Es ist Sonntag in der Amerika-Gedenkbibliothek in Berlin-Kreuzberg, doch das Haus wird mehrfach bespielt. Im Zeitschriftenlesesaal redet der Fachjournalist und Buchautor Peter Spork über Epigenetik. Er ist Teil der Journalismus-Genossenschaft "Riffreporter".
Jeden ersten Sonntag im Monat tritt hier ein Riffreporter-Mitglied im sogenannten "Presseclub für alle" auf, um über sein Fachgebiet zu sprechen. Heute ist das Publikum wegen des warmen Wetters klein, aber im Hintergrund, auf den anderen Sitzgelegenheiten des Lesesaals, sitzen weitere Menschen, von denen zumindest einige nebenbei zuhören.

Bibliothek zum Mitmachen

Den Tag über gibt es in mehreren Räumen ein halbes Dutzend weiterer Veranstaltungen.

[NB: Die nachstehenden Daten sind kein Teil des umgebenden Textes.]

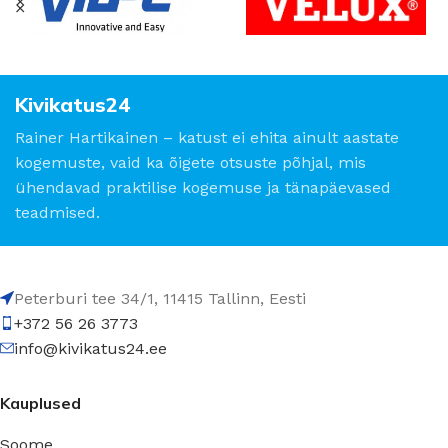
Kivikatus24
Rainer Hartikainen – katust ei ehita ainult aastate
kogemuste, vaid ka õigete otsuste põhjal, mis
ühendavad praktilise kogemuse ja tänapäevased
teadmised.
Peterburi tee 34/1, 11415 Tallinn, Eesti
+372 56 26 3773
info@kivikatus24.ee
Kauplused
Soome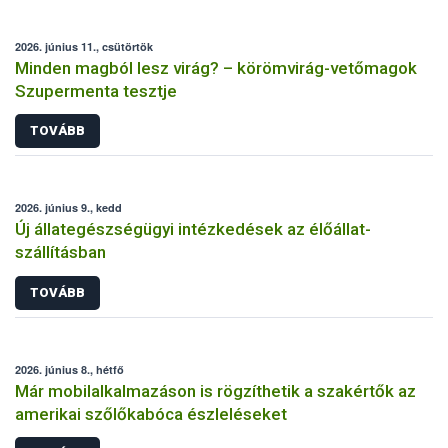
2026. június 11., csütörtök
Minden magból lesz virág? – körömvirág-vetőmagok
Szupermenta tesztje
TOVÁBB
2026. június 9., kedd
Új állategészségügyi intézkedések az élőállat-
szállításban
TOVÁBB
2026. június 8., hétfő
Már mobilalkalmazáson is rögzíthetik a szakértők az
amerikai szőlőkabóca észleléseket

Die Idee ist, dass die Bibliothek vielfältig genutzt wird und dass jeder Mensch selbst etwas anbieten kann, erklärt Nadja Schütt vom Veranstaltungsteam:
"Dann wird das programmatisch von uns aufbereitet, und dann folgten in den letzten anderthalb Jahren dadurch auch Programme, die an uns herangetragen wurden, von außen."
Unlängst habe jemand einen Arabisch-Kurs angeboten, mit der Möglichkeit zum Finden von Sprachtandems. Schütt ist freischaffende Bildende Künstlerin und betreut mit einigen weiteren Kulturschaffenden die Sonntagsaktivitäten. Feste Programmpunkte sind Lachyoga und eine Lesegruppe. Für Kinder gibt es Bastelworkshops, und im Foyer steht eine Tischtennisplatte.
Schütt ist Ansprechperson und macht die Lautsprecherdurchsagen. "Es gibt Leute, die konkret zu Programmen kommen, weil man das auch im Internet lesen kann. Aber es ist auch tatsächlich so, dass durch die Ansagen die Leute angeregt sind, zu den Veranstaltungen zu kommen."

Ort des geteilten Wissens

Die Berliner Landesbibliothek wurde zum einen wegen ihrer digitalen Dienstleistungen zur Bibliothek des Jahres erklärt. Sie bietet besonders viele Online-Datenbanken mit Zeitungen, Zeitschriften, Musik und sogar Filmen zum Streamen an. Sie verleiht nicht nur digitale Bücher, sondern auch die dafür nötigen Lesegeräte, und führt Menschen bei Bedarf in die digitale Welt ein. Zudem hat sie viele historische Dokumente digitalisiert.
Besucher der Amerika-Gedenkbibliothek in Berlin sitzen zwischen Bücherregalen. 
Besucher der Amerika-Gedenkbibliothek in Berlin sitzen zwischen Bücherregalen. © dpa / picture alliance / Tim Brakemeier
Der zweite Grund für den Ehrentitel: Sie will ein Forum für die Stadtgesellschaft sein.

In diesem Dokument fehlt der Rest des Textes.